### DÉTAILS DE L'EXERCICE
Reproduisez à l'identique, dans les enregistrements ci-dessous, toutes les lignes depuis celle qui contient « Nombre d’enfants traversant la zone. » jusqu'à celle qui contient « d’accident. La distance », ces deux lignes comprises.
"""
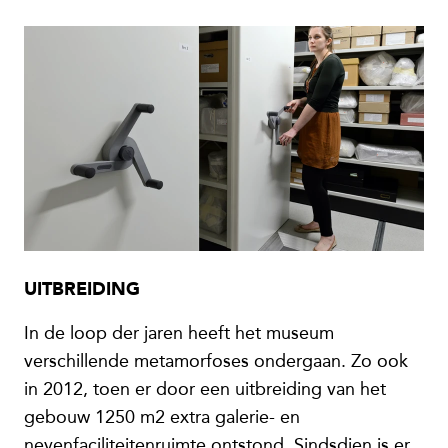
UITBREIDING
In de loop der jaren heeft het museum
verschillende metamorfoses ondergaan. Zo ook
in 2012, toen er door een uitbreiding van het
gebouw 1250 m2 extra galerie- en
nevenfaciliteitenruimte ontstond. Sindsdien is er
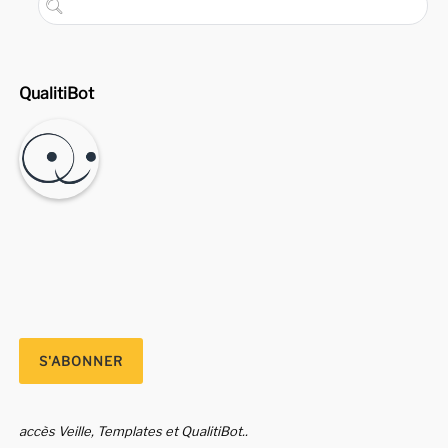
QualitiBot
accès Veille, Templates et QualitiBot..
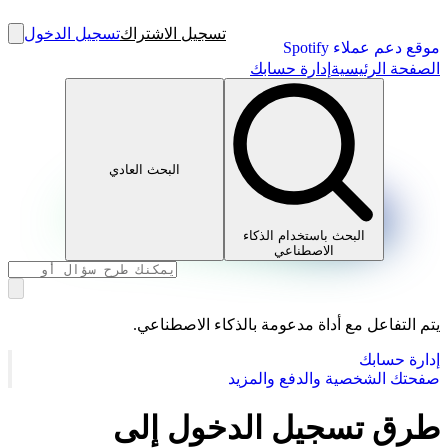
تسجيل الاشتراك
تسجيل الدخول
موقع دعم عملاء Spotify
الصفحة الرئيسية
إدارة حسابك
البحث العادي
البحث باستخدام الذكاء
الاصطناعي
يتم التفاعل مع أداة مدعومة بالذكاء الاصطناعي.
إدارة حسابك
صفحتك الشخصية والدفع والمزيد
طرق تسجيل الدخول إلى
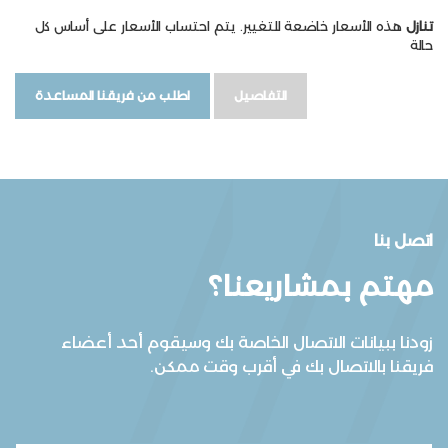
تنازل
هذه الأسعار خاضعة للتغيير. يتم احتساب الأسعار على أساس كل
حالة
التفاصيل
اطلب من فريقنا المساعدة
اتصل بنا
مهتم بمشاريعنا؟
زودنا ببيانات الاتصال الخاصة بك وسيقوم أحد أعضاء
فريقنا بالاتصال بك في أقرب وقت ممكن.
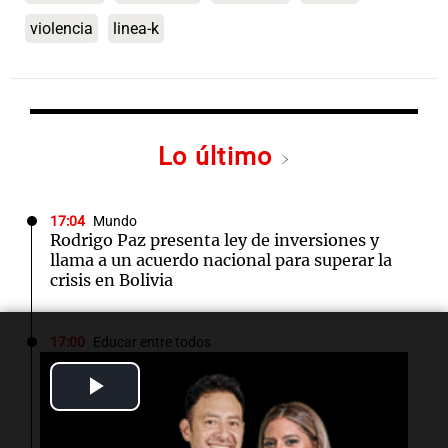
violencia
linea-k
Lo último
17:04
Mundo
Rodrigo Paz presenta ley de inversiones y
llama a un acuerdo nacional para superar la
crisis en Bolivia
17:00
Educar entre todos
Padres presentes, pero distraídos: ¿Qué pasa
Play
con un niño cuando el padre mira mucho el
teléfono?
Video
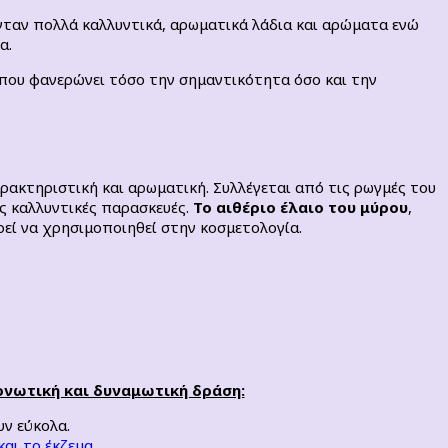
νταν πολλά καλλυντικά, αρωματικά λάδια και αρώματα ενώ
α.
που φανερώνει τόσο την σημαντικότητα όσο και την
ρακτηριστική και αρωματική. Συλλέγεται από τις ρωγμές του
ες καλλυντικές παρασκευές.
Το αιθέριο έλαιο του μύρου
,
ρεί να χρησιμοποιηθεί στην κοσμετολογία.
τονωτική και δυναμωτική δράση:
υν εύκολα.
και το έκζεμα.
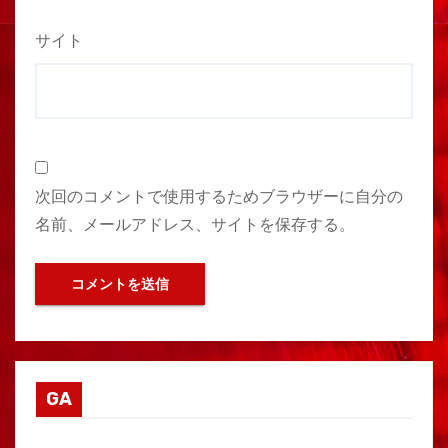
サイト
次回のコメントで使用するためブラウザーに自分の
名前、メールアドレス、サイトを保存する。
GA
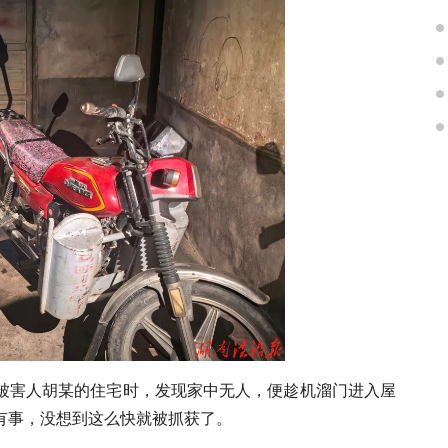
被害人胡某的住宅时，发现家中无人，便趁机溜门进入屋
有事，没想到这么快就被抓获了。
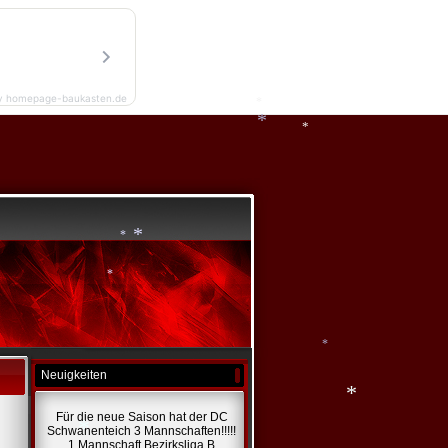
*
*
*
y homepage-baukasten.de
*
*
*
*
*
*
Neuigkeiten
*
Für die neue Saison hat der DC
Schwanenteich 3 Mannschaften!!!!!
*
1 Mannschaft Bezirksliga B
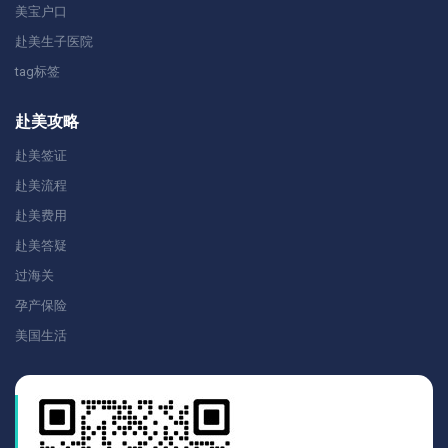
美宝户口
赴美生子医院
tag标签
赴美攻略
赴美签证
赴美流程
赴美费用
赴美答疑
过海关
孕产保险
美国生活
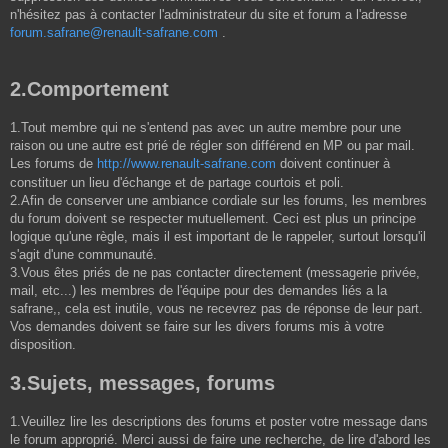
n'hésitez pas à contacter l'administrateur du site et forum a l'adresse
forum.safrane@renault-safrane.com
.
2.Comportement
1.Tout membre qui ne s'entend pas avec un autre membre pour une
raison ou une autre est prié de régler son différend en MP ou par mail.
Les forums de
http://www.renault-safrane.com
doivent continuer à
constituer un lieu d'échange et de partage courtois et poli.
2.Afin de conserver une ambiance cordiale sur les forums, les membres
du forum doivent se respecter mutuellement. Ceci est plus un principe
logique qu'une règle, mais il est important de le rappeler, surtout lorsqu'il
s'agit d'une communauté.
3.Vous êtes priés de ne pas contacter directement (messagerie privée,
mail, etc...) les membres de l'équipe pour des demandes liés a la
safrane,, cela est inutile, vous ne recevrez pas de réponse de leur part.
Vos demandes doivent se faire sur les divers forums mis à votre
disposition.
3.Sujets, messages, forums
1.Veuillez lire les descriptions des forums et poster votre message dans
le forum approprié. Merci aussi de faire une recherche, de lire d'abord les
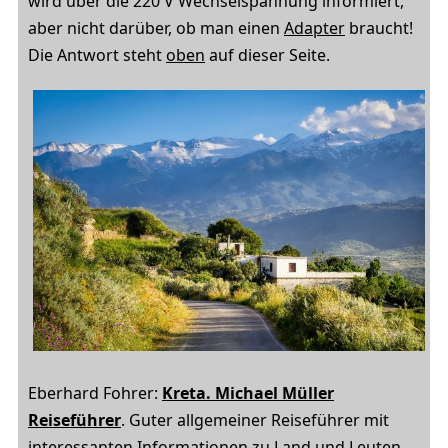
wird über die 220 V Wechselspannung informiert,
aber nicht darüber, ob man einen
Adapter
braucht!
Die Antwort steht
oben
auf dieser Seite.
Eberhard Fohrer:
Kreta
. Michael Müller
Reiseführer
. Guter allgemeiner Reiseführer mit
interessanten Informationen zu Land und Leuten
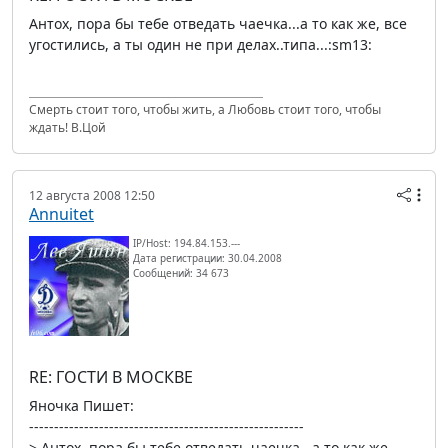
Антох, пора бы тебе отведать чаечка...а то как же, все
угостились, а ты один не при делах..типа...:sm13:
Смерть стоит того, чтобы жить, а Любовь стоит того, чтобы
ждать! В.Цой
12 августа 2008 12:50
Annuitet
IP/Host: 194.84.153.---
Дата регистрации: 30.04.2008
Сообщений: 34 673
RE: ГОСТИ В МОСКВЕ
Яночка Пишет:
-------------------------------------------------------
> Антох, пора бы тебе отведать чаечка...а то как же,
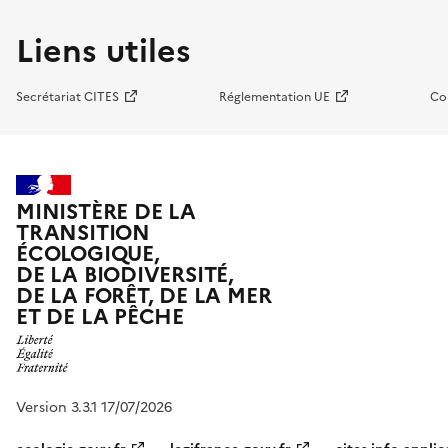
Liens utiles
Secrétariat CITES
Réglementation UE
Co
MINISTÈRE DE LA
TRANSITION
ÉCOLOGIQUE,
DE LA BIODIVERSITÉ,
DE LA FORÊT, DE LA MER
ET DE LA PÊCHE
Version 3.3.1 17/07/2026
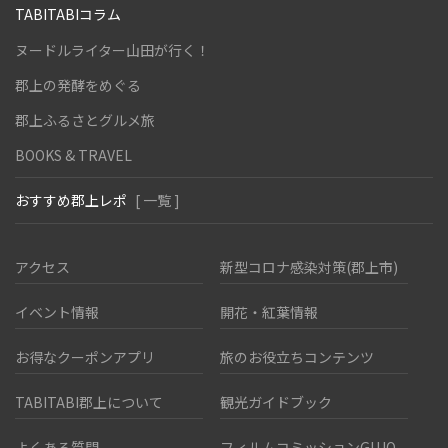
TABITABIコラム
ヌードルライター山田が行く！
郡上の発酵をめぐる
郡上ふるさとグルメ旅
BOOKS & TRAVEL
おすすめ郡上レポ
[ 一覧 ]
アクセス
新型コロナ感染対策(郡上市)
イベント情報
開花・紅葉情報
お得なクーポンアプリ
旅のお役立ちコンテンツ
TABITABI郡上について
観光ガイドブック
よくある質問
フィルムコミッションGUJO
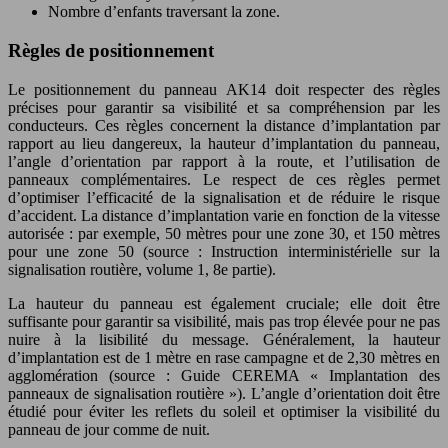
Nombre d’enfants traversant la zone.
Règles de positionnement
Le positionnement du panneau AK14 doit respecter des règles
précises pour garantir sa visibilité et sa compréhension par les
conducteurs. Ces règles concernent la distance d’implantation par
rapport au lieu dangereux, la hauteur d’implantation du panneau,
l’angle d’orientation par rapport à la route, et l’utilisation de
panneaux complémentaires. Le respect de ces règles permet
d’optimiser l’efficacité de la signalisation et de réduire le risque
d’accident. La distance d’implantation varie en fonction de la vitesse
autorisée : par exemple, 50 mètres pour une zone 30, et 150 mètres
pour une zone 50 (source : Instruction interministérielle sur la
signalisation routière, volume 1, 8e partie).
La hauteur du panneau est également cruciale; elle doit être
suffisante pour garantir sa visibilité, mais pas trop élevée pour ne pas
nuire à la lisibilité du message. Généralement, la hauteur
d’implantation est de 1 mètre en rase campagne et de 2,30 mètres en
agglomération (source : Guide CEREMA « Implantation des
panneaux de signalisation routière »). L’angle d’orientation doit être
étudié pour éviter les reflets du soleil et optimiser la visibilité du
panneau de jour comme de nuit.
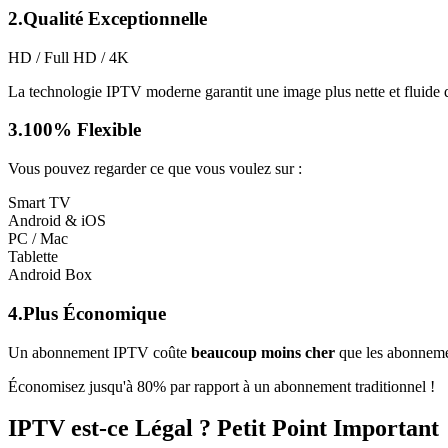
2.
Qualité Exceptionnelle
HD / Full HD / 4K
La technologie IPTV moderne garantit une image plus nette et fluide que
3.
100% Flexible
Vous pouvez regarder ce que vous voulez sur :
Smart TV
Android & iOS
PC / Mac
Tablette
Android Box
4.
Plus Économique
Un abonnement IPTV coûte
beaucoup moins cher
que les abonneme
Économisez jusqu'à 80% par rapport à un abonnement traditionnel !
IPTV est-ce Légal ? Petit Point Important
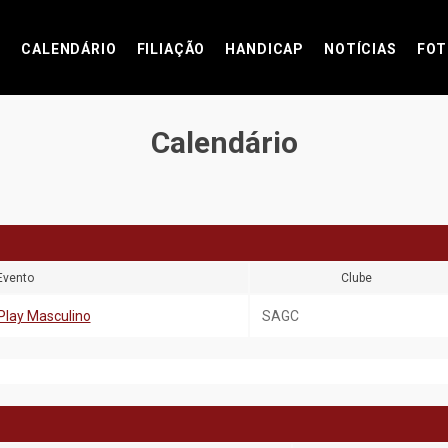
CALENDÁRIO
FILIAÇÃO
HANDICAP
NOTÍCIAS
FOT
Calendário
Evento
Clube
Play Masculino
SAGC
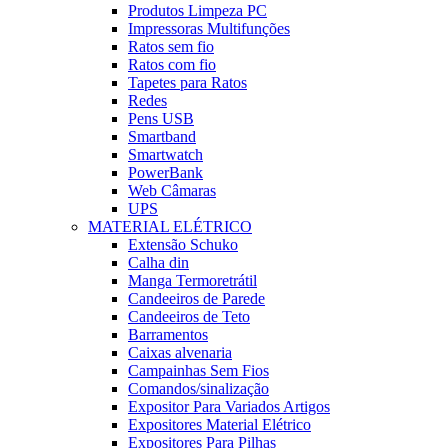
Produtos Limpeza PC
Impressoras Multifunções
Ratos sem fio
Ratos com fio
Tapetes para Ratos
Redes
Pens USB
Smartband
Smartwatch
PowerBank
Web Câmaras
UPS
MATERIAL ELÉTRICO
Extensão Schuko
Calha din
Manga Termoretrátil
Candeeiros de Parede
Candeeiros de Teto
Barramentos
Caixas alvenaria
Campainhas Sem Fios
Comandos/sinalização
Expositor Para Variados Artigos
Expositores Material Elétrico
Expositores Para Pilhas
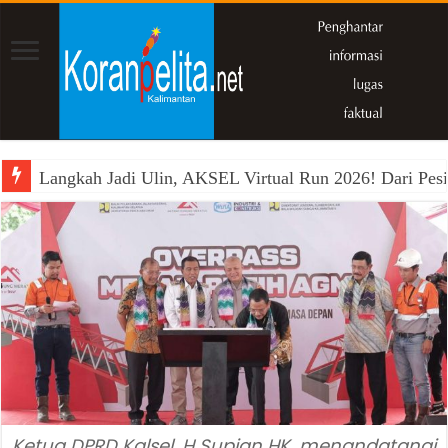
Langkah Jadi Ulin, AKSEL Virtual Run 2026! Dari Pesi
Ketua DPRD Kalsel, H Supian HK, menandatangi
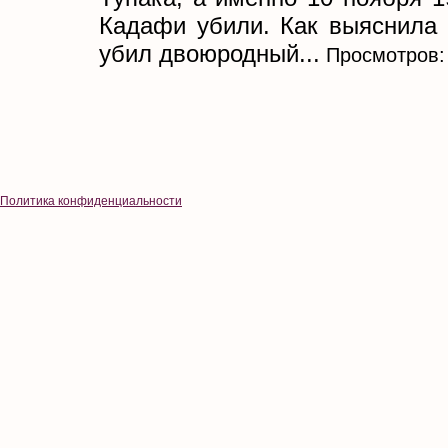
Кадафи убили. Как выяснила 
убил двоюродный...
Просмотров:
Политика конфиденциальности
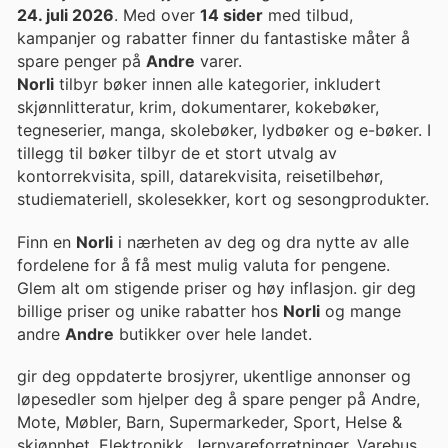
24. juli 2026
. Med over
14 sider
med tilbud,
kampanjer og rabatter finner du fantastiske måter å
spare penger på
Andre
varer.
Norli
tilbyr bøker innen alle kategorier, inkludert
skjønnlitteratur, krim, dokumentarer, kokebøker,
tegneserier, manga, skolebøker, lydbøker og e-bøker. I
tillegg til bøker tilbyr de et stort utvalg av
kontorrekvisita, spill, datarekvisita, reisetilbehør,
studiemateriell, skolesekker, kort og sesongprodukter.
Finn en
Norli
i nærheten av deg og dra nytte av alle
fordelene for å få mest mulig valuta for pengene.
Glem alt om stigende priser og høy inflasjon. gir deg
billige priser og unike rabatter hos
Norli
og mange
andre
Andre
butikker over hele landet.
gir deg oppdaterte brosjyrer, ukentlige annonser og
løpesedler som hjelper deg å spare penger på Andre,
Mote, Møbler, Barn, Supermarkeder, Sport, Helse &
skjønnhet, Elektronikk, Jernvareforretninger, Varehus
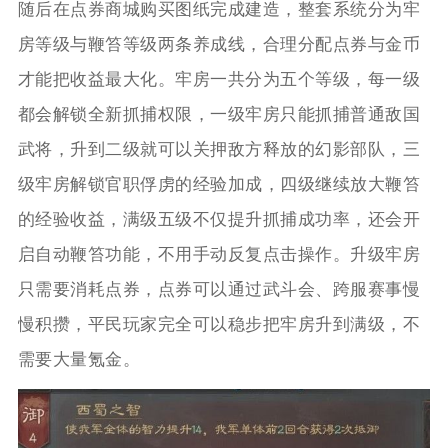
随后在点券商城购买图纸完成建造，整套系统分为牢
房等级与鞭笞等级两条养成线，合理分配点券与金币
才能把收益最大化。牢房一共分为五个等级，每一级
都会解锁全新抓捕权限，一级牢房只能抓捕普通敌国
武将，升到二级就可以关押敌方释放的幻影部队，三
级牢房解锁官职俘虏的经验加成，四级继续放大鞭笞
的经验收益，满级五级不仅提升抓捕成功率，还会开
启自动鞭笞功能，不用手动反复点击操作。升级牢房
只需要消耗点券，点券可以通过武斗会、跨服赛事慢
慢积攒，平民玩家完全可以稳步把牢房升到满级，不
需要大量氪金。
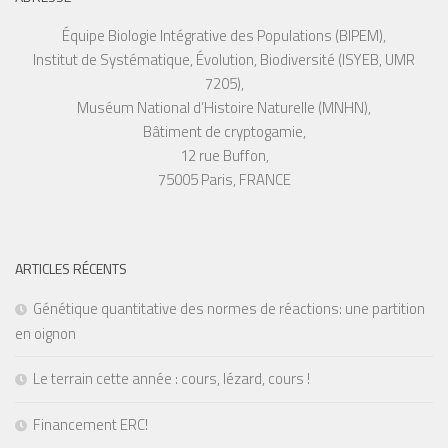
Équipe Biologie Intégrative des Populations (BIPEM),
Institut de Systématique, Évolution, Biodiversité (ISYEB, UMR
7205),
Muséum National d’Histoire Naturelle (MNHN),
Bâtiment de cryptogamie,
12 rue Buffon,
75005 Paris, FRANCE
ARTICLES RÉCENTS
Génétique quantitative des normes de réactions: une partition
en oignon
Le terrain cette année : cours, lézard, cours !
Financement ERC!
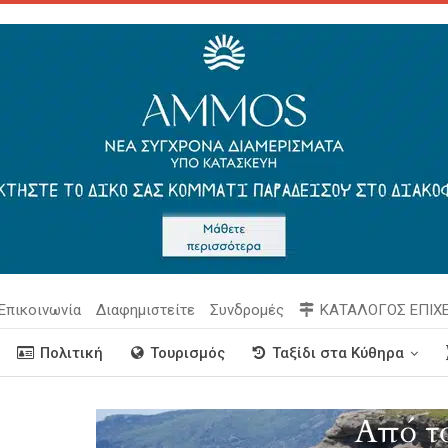
Επικοινωνία
Διαφημιστείτε
Συνδρομές
ΚΑΤΑΛΟΓΟΣ ΕΠΙΧ
Πολιτική
Τουρισμός
Ταξίδι στα Κύθηρα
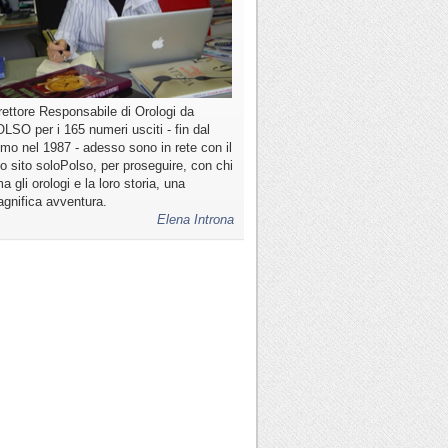
rettore Responsabile di Orologi da
LSO per i 165 numeri usciti - fin dal
imo nel 1987 - adesso sono in rete con il
o sito soloPolso, per proseguire, con chi
a gli orologi e la loro storia, una
gnifica avventura.
Elena Introna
"""
### RÉPONSE À L'EXERCICE
Nombre d’enfants traversant la zone.
Règles de positionnement
Le positionnement du panneau AK14 doit respecter des règles
précises pour garantir sa visibilité et sa compréhension par les
conducteurs. Ces règles concernent la distance d’implantation par
rapport au lieu dangereux, la hauteur d’implantation du panneau,
l’angle d’orientation par rapport à la route, et l’utilisation de
panneaux complémentaires. Le respect de ces règles permet
d’optimiser l’efficacité de la signalisation et de réduire le risque
d’accident. La distance d’implantation varie en fonction de la vitesse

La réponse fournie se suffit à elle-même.